For the last 15 years of so of my Unilever time I supervised sponsored PhD students in the adran cemeg at Prifysgol Cymru, Abertawe, and I was an honorary lecturer there - my plan was to build up this connection when I took an early retirement deal, but then they decided to close the chemistry department. If they hadn’t, maybe my Welsh would now be a lot better! It was a big blow because I really used to enjoy my visits to Abertawe, including the drive down via the very scenic mid-Wales route (A483). I’ve heard that they’re now thinking of re-opening the department. Meanwhile I’m an honorary researcher at Liverpool John Moores (means I don’t have to do anything but I have an ljmu email, collaborate with the QSAR group, and give LJMU as my address on publications).

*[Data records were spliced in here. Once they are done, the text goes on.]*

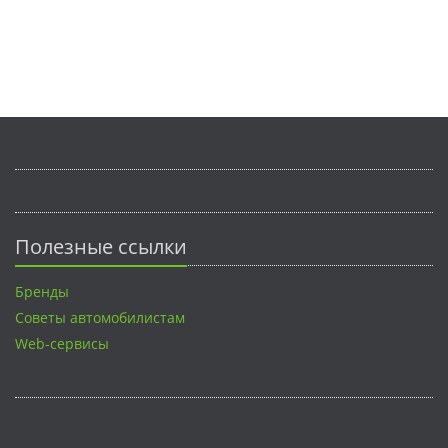
Полезные ссылки
Бренды
Советы автомобилистам
Web-сервисы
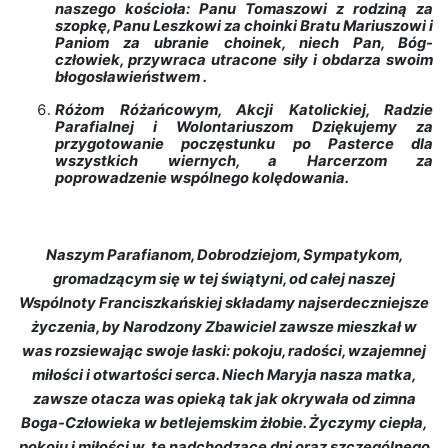
naszego kościoła: Panu Tomaszowi z rodziną za
szopkę, Panu Leszkowi za choinki Bratu Mariuszowi i
Paniom za ubranie choinek, niech Pan, Bóg-
człowiek, przywraca utracone siły i obdarza swoim
błogosławieństwem .
Różom Różańcowym, Akcji Katolickiej, Radzie
Parafialnej i Wolontariuszom Dziękujemy za
przygotowanie poczęstunku po Pasterce dla
wszystkich wiernych, a Harcerzom za
poprowadzenie wspólnego kolędowania.
Naszym Parafianom, Dobrodziejom, Sympatykom,
gromadzącym się w tej świątyni, od całej naszej
Wspólnoty Franciszkańskiej składamy najserdeczniejsze
życzenia, by Narodzony Zbawiciel zawsze mieszkał w
was rozsiewając swoje łaski: pokoju, radości, wzajemnej
miłości i otwartości serca. Niech Maryja nasza matka,
zawsze otacza was opieką tak jak okrywała od zimna
Boga-Człowieka w betlejemskim żłobie. Życzymy ciepła,
pokoju i miłości w te nadchodzące dni oraz szczególnego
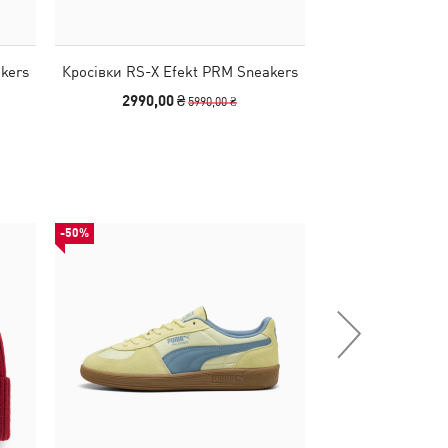
kers
Кросівки RS-X Efekt PRM Sneakers
Кросівки RS-
2990,00 ₴
3490,00
5990,00 ₴
-50%
-29%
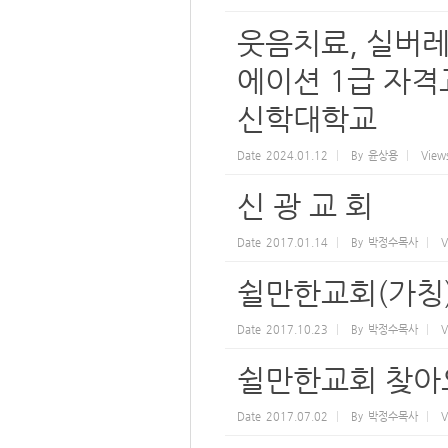
웃음치료, 실버
에이션 1급 자격교
신학대학교
Date
2024.01.12
By
윤상용
View
신 광 교 회
Date
2017.01.14
By
박정수목사
V
쉴만한교회(가칭
Date
2017.10.23
By
박정수목사
V
쉴만한교회 찾아
Date
2017.07.02
By
박정수목사
V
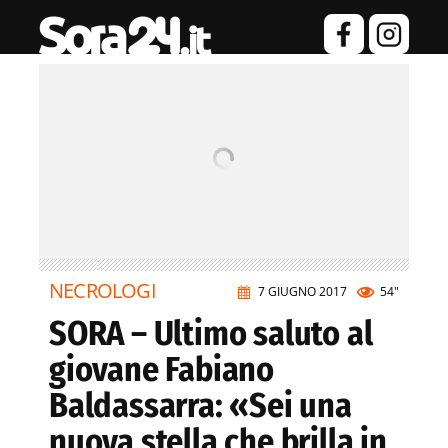
NECROLOGI
7 GIUGNO 2017
54"
SORA – Ultimo saluto al
giovane Fabiano
Baldassarra: «Sei una
nuova stella che brilla in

If you’re on LinkedIn &/or Research Gate I can be found under my name of David W Roberts
Yep, apparently Chemistry has made a return to Abertawe - scandalous when it went and a big campaign to stop it at the time. I never did Russian or German translations of papers - I tend to scan them and get them translated if they look interesting, although you can generally get the gist without reading any of the text, if they have enough tables and schemes etc. I have always had people around me who can speak or translate things - chinese, germans italians, French etc, although you don’t see much published in Italian.
Sulphur trioxide is not particularly nice stuff to handle from my experience, the complexes are generally better, but expensive
I would understand that as “I am Slovak”
I am learning Slovak and there “I am a Slovak (woman)” would be “Som Slovenka”. (And “I am a Slovene (woman)” would be “Som Slovinka”. Just a vowel’s different…)
Oh, well, we’ve got a lot of (positive) quarell about that because we both - Slovaks and Slovenians are saying for ourselves that we’re “Slovenci”. If you peer into Google Translate you’d see that only one character differs from naming our languages - Slovene is “Slovenščina” and Slovak is “Slovenčina”. That’s why people from other countries often mix us. I remember even my post once travelled allover the Slovakia only to finally arrive to me to Slovenia in about a month or even more travelling around.
So, “Sem Slovenka” is totally correct in our language. We don’t say for ourselves that we’re “Slovinci” but “Slovenci” and we’re speak “slovensko” or we’re using language “Slovenščina”.
But, yes, I’ve read little something in Slovak language and established that it’s quite similar to Slovene so it might be even possible I’d learn it very quickly.